Les écoles d'ingénieurs
Les écoles d'ingénieurs
Les écoles d'ingénieurs délivrent toutes un diplôme bac + 5, qui correspond au schéma européen. Néanmoins, certaines écoles prennent des initiatives au cas par cas pour plus de lisibilité, notamment à l'international. Le mieux pour s'en rendre compte est de visiter le site Internet des établissements.
Grade de master et diplôme national de master
Les écoles d'ingénieurs continueront à promouvoir le titre d'ingénieur diplômé, très reconnu en France et valant déjà le grade de master. En effet, tout diplôme d'ingénieur habilité par la commission des titres d'ingénieur (CTI) donne automatiquement droit au grade de master (décret du 30 août 1999, n° 99-747). Les écoles d'ingénieurs qui seront habilitées par le ministère de l'Education nationale pourront aussi délivrer un diplôme national de master (DNM) professionnel.
Dans les écoles qui recrutent principalement après prépa
Les grandes écoles membres de la Conférence des grandes écoles (CGE) continueront à délivrer leurs propres diplômes, notamment les mastères spécialisés (MS). Les MS enseignent une spécialisation en deux semestres au minimum, suite à l'obtention du diplôme de l'école. Attention, ces mastères ne doivent pas être confondus avec le diplôme national de master (DNM). En effet, dans ces écoles, le DNM ne pourra être délivré qu'aux étudiants étrangers (suivant la circulaire de novembre 2003).
Les écoles d'ingénieurs rattachées à une université
Elles pourront en revanche délivrer des masters professionnels à tous leurs étudiants (et non pas aux seuls internationaux). À noter : certaines de ces écoles entreprennent un rapprochement avec les universités, car elles craignent de perdre des étudiants recrutés jusqu'alors après un DEUG scientifique et qui souhaiteront sans doute, avec l'application du LMD dans les universités, terminer leur licence. Ainsi, les écoles polytechniques aménagent des " parcours polytechniques scientifiques universitaires " au sein des licences scientifiques. Ces parcours spécifiques seront destinés à des étudiants recrutés de manière nationale, qui seront ensuite placés dans les écoles. Ils seront donc inscrits à la fois en licence et en école d'ingénieurs après une sélection sur dossier et entretien. Les matières optionnelles comprendront des enseignements technologiques et des contacts avec les entreprises - stages, interventions de professionnels - qui feront l'objet d'une validation spécifique.

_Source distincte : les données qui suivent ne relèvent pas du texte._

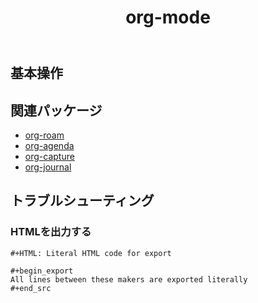 :PROPERTIES:
:ID:       AD9E2B2B-AFBA-428B-AE49-91EFEAEE1667
:mtime:    20240323173622 20240314013805
:ctime:    20240304235536
:END:
#+title: org-mode
#+filetags: :Emacs:

** 基本操作


** 関連パッケージ

+ [[id:55EC6040-A2CB-4D8E-B9EB-0EDDDF967DEE][org-roam]]
+ [[id:4570AA4A-B185-40A8-903C-FE5A470154BE][org-agenda]]
+ [[id:A763B327-91DF-4582-ACD3-17FD58FEBB2C][org-capture]]
+ [[id:6117493E-93EA-4D65-9C8F-55F2F7692D37][org-journal]]

** トラブルシューティング

*** HTMLを出力する

#+begin_src
,#+HTML: Literal HTML code for export

,#+begin_export
All lines between these makers are exported literally
,#+end_src
#+end_src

Dans les écoles qui recrutent principalement après le bac
L'adaptation des écoles d'ingénieurs est aisée pour les formations post-bac sur cinq ans (78 écoles recrutent après le bac). Le contenu des études reste le même, mais certaines écoles font apparaître une " césure " pédagogique à bac + 3, pour attirer les étudiants étrangers titulaires d'un bachelor (niveau licence) et coller au LMD. Les instituts nationaux des sciences appliquées (INSA) par exemple, qui recrutent majoritairement au niveau du baccalauréat, s'orientent vers ce schéma. L'INSA de Toulouse propose désormais une spécialisation lors des deux dernières années du cursus, au lieu des trois dernières auparavant. Les étudiants de l'INSA qui souhaitent poursuivre les deux dernières années de leur cursus à l'étranger se verront également délivrer une certification de leur niveau bachelor. Le cursus de l'École supérieure des sciences et technologies de l'ingénieur de Nancy (ESSTIN), quant à lui, se divise entre un tronc commun de six semestres, consacré à la formation scientifique et technique générale, et quatre semestres de spécialisation en fin d'études.
Dans les classes préparatoires (CPGE)
Les CPGE, qui préparent en deux ans après le bac aux concours des grandes écoles, ne s'insèrent pas a priori dans le schéma LMD. Néanmoins, elles font figure d'intouchables, car elles forment plus de la moitié des futurs élèves des écoles d'ingénieurs. La " fiche profil " de la filière scientifique, qui est actuellement élaborée, permettra la transposition des cours de prépa en crédits ECTS.